International speed skating competition

The 1905 World Allround Speed Skating Championships took place at 21 and 22 January 1905 at the ice rink Stadspark in Groningen, Netherlands.

Sigurd Mathisen was defending champion. He did not participate and did not defend his title.

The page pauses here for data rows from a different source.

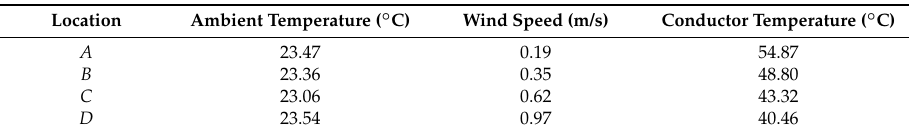
Table 2. Conductor temperatures at different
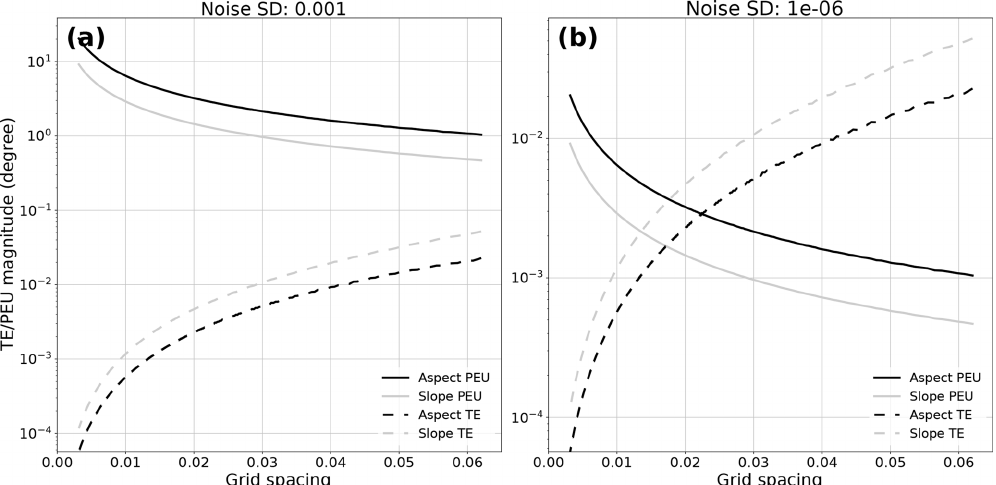
Figure 5. TE and PEU magnitudes for two noise levels, (a) 1 e − 4 and (b) 1 e − 6 , compared to grid spacing. Aspect is plotted in black; slope is plotted in gray. Solid lines are used for PEU; dashed lines are used for TE. TE decreases with decreasing grid spacing, while PEU increases as the noise standard deviation relative to grid spacing increases.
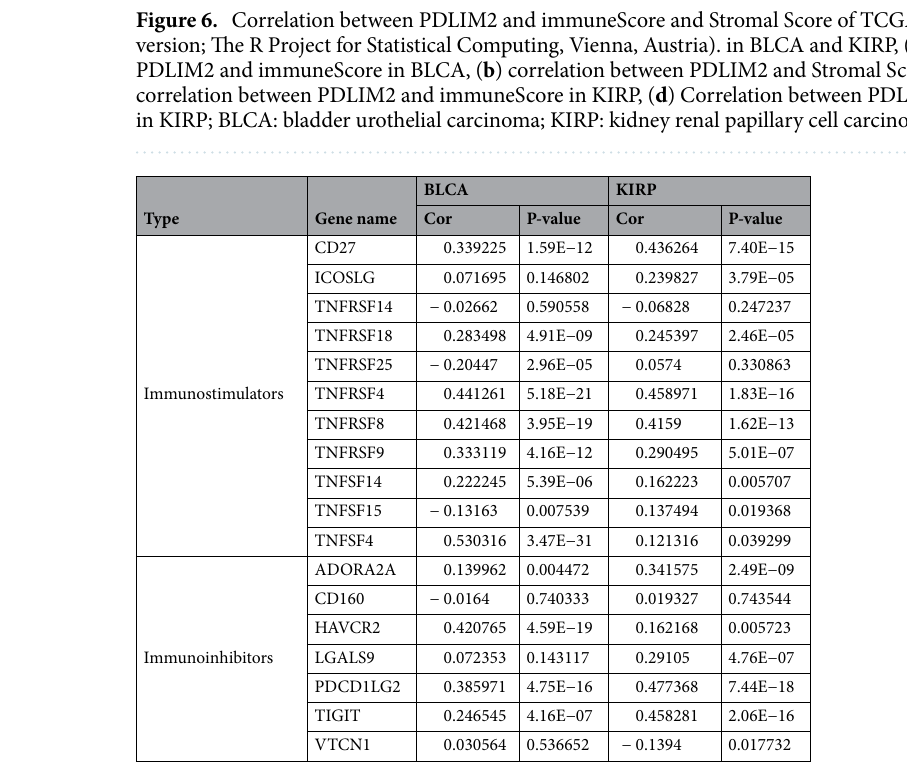
Table 2. Correlation analysis between PDLIM2 and immune checkpoint genes in BLCA and KIRP of TCGA dataset by R (3.6.3 version; The R Project for Statistical Computing, Vienna,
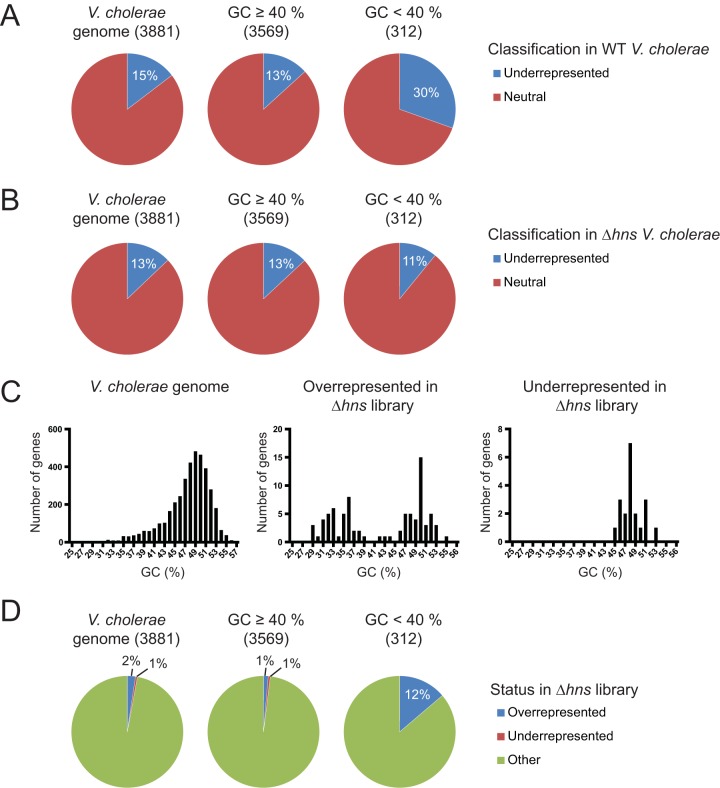
The skew in underrepresented transposon insertions in low-GC-content V. cholerae genes is not observed in the absence of H-NS. (A) Pie graphs depicting the relative frequencies of V. cholerae genes from reference 22, now classified as underrepresented or neutral. Frequencies are depicted for all classified genes and for the subsets of these genes with GC content of ≥40% and <40%. (B) Pie graphs depicting the relative frequencies of underrepresented and neutral loci among all genes categorized in the Δhns library and for the subsets of these genes with GC content of ≥40% and <40%. (C) Histograms of GC content for all V. cholerae protein coding sequences, underrepresented genes in the Δhns library, and overrepresented genes. (D) Pie graphs showing the relative frequencies of genes that are overrepresented or underrepresented in the Δhns library relative to all V. cholerae open reading frames that could be classified and to the subsets of the genes with GC content of ≥40% and <40%.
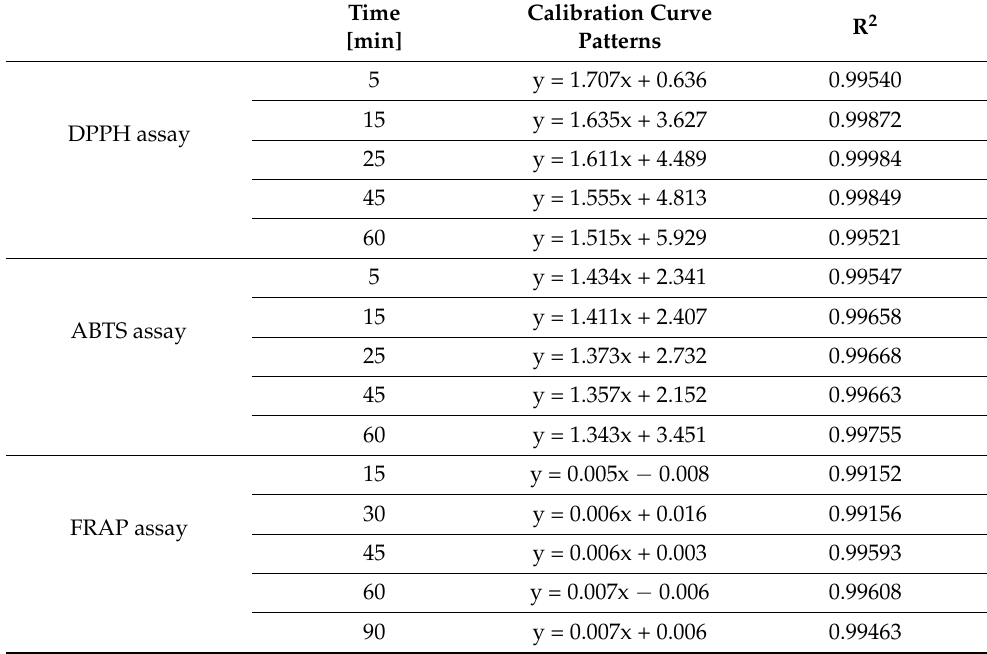
Table 13. Experimental dataset—calibration curves and value of R 2 (for DPPH, ABTS, FRAP assays).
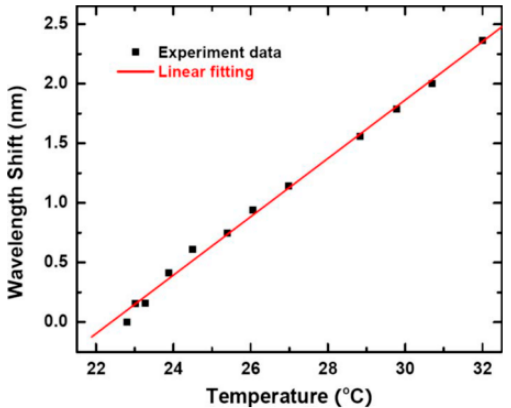
Figure 3. Relationship between temperature and the wavelength shift in the amorphous silicone microsphere resonator. [Reprinted/Adapted] with permission from ref [23], [AIP].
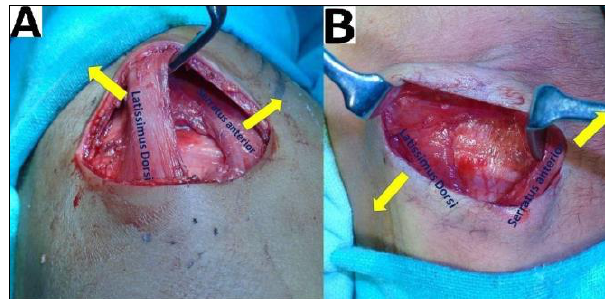
Figure 1. Intraoperative photographs showing: (A) muscle-sparing thoracotomy with Latissimus Dorsi being retracted laterally (by retractors) and belly of the serratus anterior retracted medially; (B) post-dissection and before entering the rib cage.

Coen de Koning won three of the four distances and became World champion.

== Allround results ==
| Place | Athlete | Country | 500m | 5000m | 1500m | 10000m |
| 1 | Coen de Koning | NED | 51.6 (2) | 9:17.6 (1) | 2:41.0 (1) | 19:16.0 (1) |
| NC2 | Martinus Lørdahl | NOR | 49.8 (1) | 9:57.0 (2) | 2:46.4 (2) | 21:07.0 (2) |
| NC | Sietse van de Waard | NED | 57.6 (3) | 11:20.4 (3) | 3:04.4 (3) | |
| NC | G. Bernard | NED | NF | 11:45.2 (4) | | |
  * = Fell
 NC = Not classified
 NF = Not finished
 NS = Not started
 DQ = Disqualified
Source: SpeedSkatingStats.com

== Rules ==
Four distances have to be skated:
- 500m
- 1500m
- 5000m
- 10000m

One could only win the World Championships by winning at least three of the four distances, so there would be no World Champion if no skater won at least three distances.

Silver and bronze medals were not awarded.